2. Caring for Uncles and aunts both on the father and mother sides
Some religious laws before Islam neglected the mother's relations, making them insignificant. With the advent of Islam, it empathized the importance of caring for uncles and aunts, both on the father's side and the mother's. A man approached the Prophet, blessings and peace be upon him, and said, "I committed an offence, could I atone for it?"
He asked, "Have you got a mother?"
The man said, "No."
He asked, "Have you got a maternal aunt?"
The man said, "Yes."
The Prophet, blessings and peace be upon him, said, "Be good to her.
(Transmitted by Termithy in "Righteousness and Relations" (1905); Ibn Hibban Charity (EI-Ehsan) (435); and Al-Hakim who amended it on the terms of the two Sheikhs, agreed upon by Al-Dhahaby, 4/155, all on the authority of Umar.)

3. The right of custody over her children
An indication that Islam admits the importance of motherhood and cares for the rights of mothers and their feelings is that a divorced mother has greater rights and is worthier of looking after her children than the father.

`Abdallah ibn `Amr ibn Al-as transmitted that a woman asked, "O Messenger of Allah, this son of mine had my womb as a container, my breasts for drinking, my lap to contain him.
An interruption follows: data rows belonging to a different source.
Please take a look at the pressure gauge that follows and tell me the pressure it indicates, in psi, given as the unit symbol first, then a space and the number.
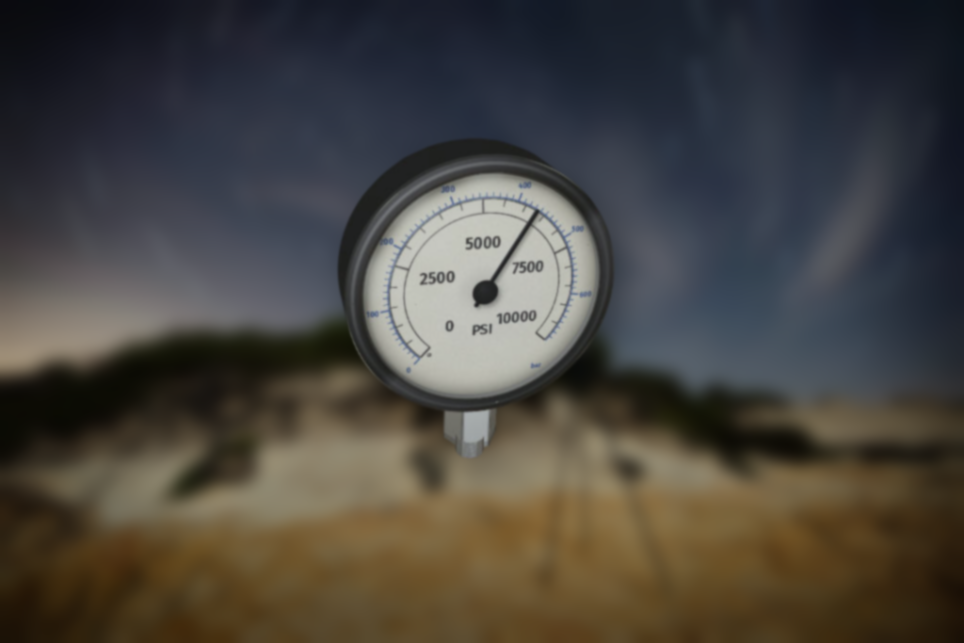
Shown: psi 6250
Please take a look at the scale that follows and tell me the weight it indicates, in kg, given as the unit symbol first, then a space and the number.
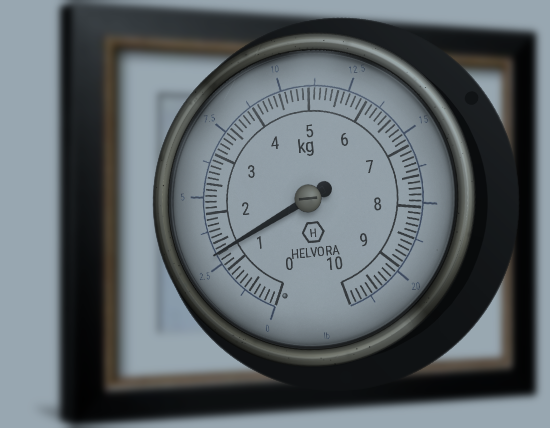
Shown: kg 1.3
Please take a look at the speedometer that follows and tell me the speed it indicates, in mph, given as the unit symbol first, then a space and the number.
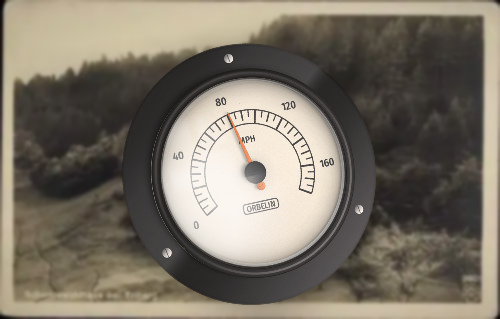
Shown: mph 80
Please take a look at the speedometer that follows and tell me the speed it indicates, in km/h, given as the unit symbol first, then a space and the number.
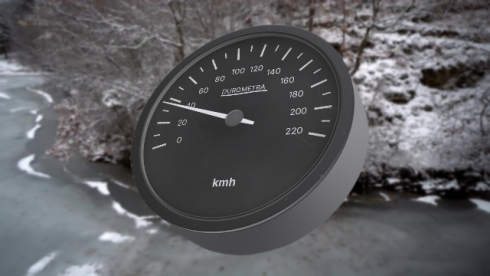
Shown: km/h 35
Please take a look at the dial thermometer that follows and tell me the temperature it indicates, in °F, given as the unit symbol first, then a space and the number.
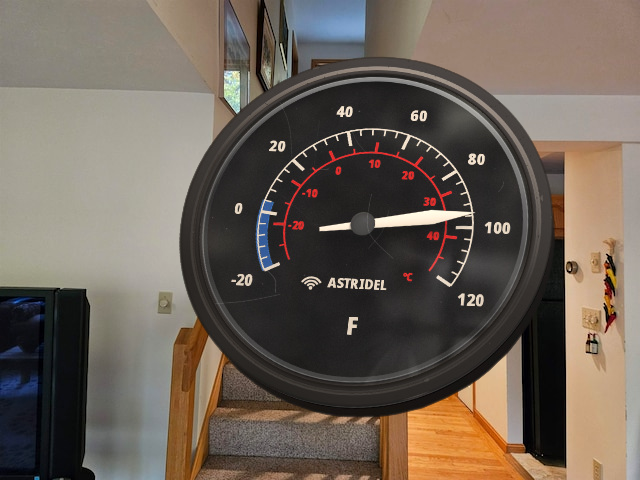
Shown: °F 96
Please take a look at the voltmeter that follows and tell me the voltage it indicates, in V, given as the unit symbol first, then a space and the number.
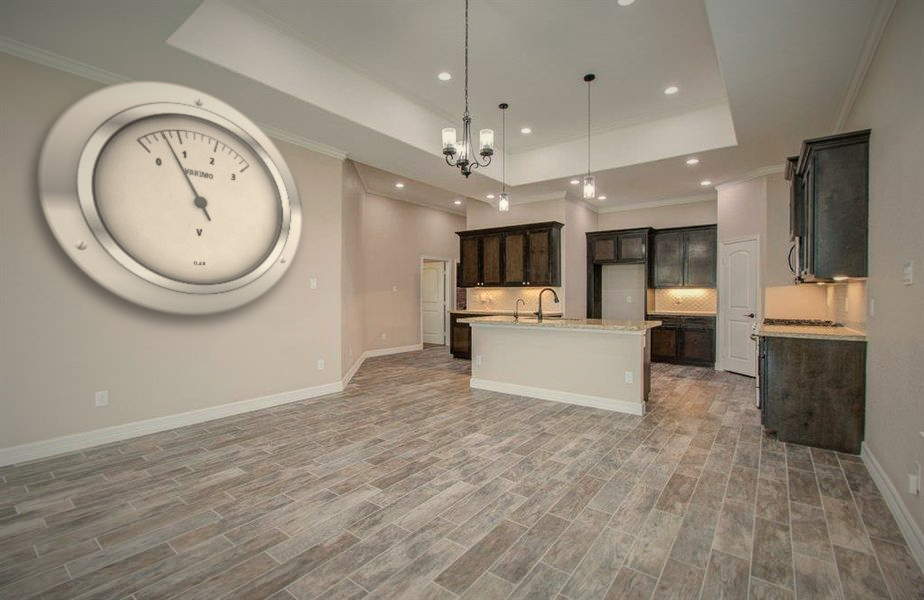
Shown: V 0.6
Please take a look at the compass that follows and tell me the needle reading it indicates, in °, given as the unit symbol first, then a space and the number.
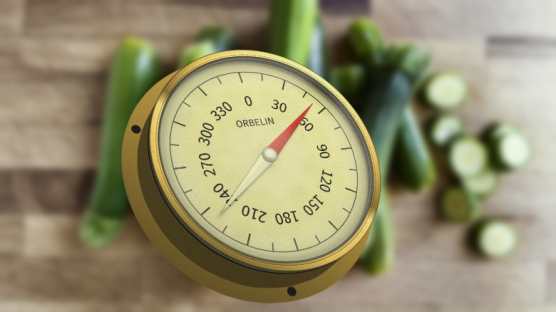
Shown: ° 52.5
His father has taken him from me." The Prophet, blessings and peace be upon him, said, "You have more right if you do not marry".
(Transmitted by Ahmad in Al Musnad (6707). Sheikh Shaker said its authenticity is correct. Transmitted also by Abu Dawud)

Imam Al-Khataby said in Landmarks of Traditions (Maalem As-Sunna): "Container" is the name of the place that contains a thing. This means that the mother is worthier as she and the father shared in the begetting of the child, then she was singled out for such things as nursing which the father had no share in. Therefore she deserves to be the first when it comes to disputes about the child.

In Islam if the mother (who is the first choice for custody over minor children) remarries then her right of custody is thereafter passed on to her mother, children's maternal grandmother then to her mother in-law then to the husband.

4. Paying Parents Debts
Islam encourages children to pay the debts of their parents whether these debts were to Allah or to the people. For example when a woman asked the Prophet, peace and blessings be upon him, if she can fast instead of her mother who died and had a whole month to fast. The Prophet, pace and blessings be upon him asked her if her mother had to pay a certain debt would she have paid it for her. The woman said : “yes" so the prophet told her that Allah’s debt is more worthy of paying. Also the Prophet, peace and blessings be upon him, encouraged a woman to perform the pilgrimage instead of her dead mother.

5. Inheriting her children
The mother has the right to inherit her children according to the rules of inheritance in Islam

6. Breastfeeding
The child's right to be breastfed is affirmed by the Quaran, the source of Islamic law and morality. The Quranic verse

“Mothers shall suckle their children for two whole years; (that is) for those who wish to complete the suckling. The duty of feeding and clothing nursing mothers in a seemly manner is upon the father of the child. No-one should be charged beyond his capacity. A mother should not be made to suffer because of her child, nor should he to whom the child is born (be made to suffer) because of his child. And on the (father's) heir is incumbent the like of that (which was incumbent on the father). If they desire to wean the child by mutual consent and (after) consultation, it is no sin for them; and if ye wish to give your children out to nurse, it is no sin for you, provided that ye pay what is due from you in kindness. Observe your duty to Allah, and know that Allah is Seer of what ye do." (Surah: 2:233)

defines a 2 years period of lactation. According to Islam, if the mother is not divorced, she should breastfeed her child as a religious obligation and not because she is the natural mother. If she is divorced then nursing is dealt with as nafaqah (financial support). This is established within the Shari`ah. The nafaqah of the child is the responsibility of the father. The father has to give the mother compensation for her nursing. If she refuses to nurse, then it becomes incumbent upon the father to find and hire a wet-nurse for the child.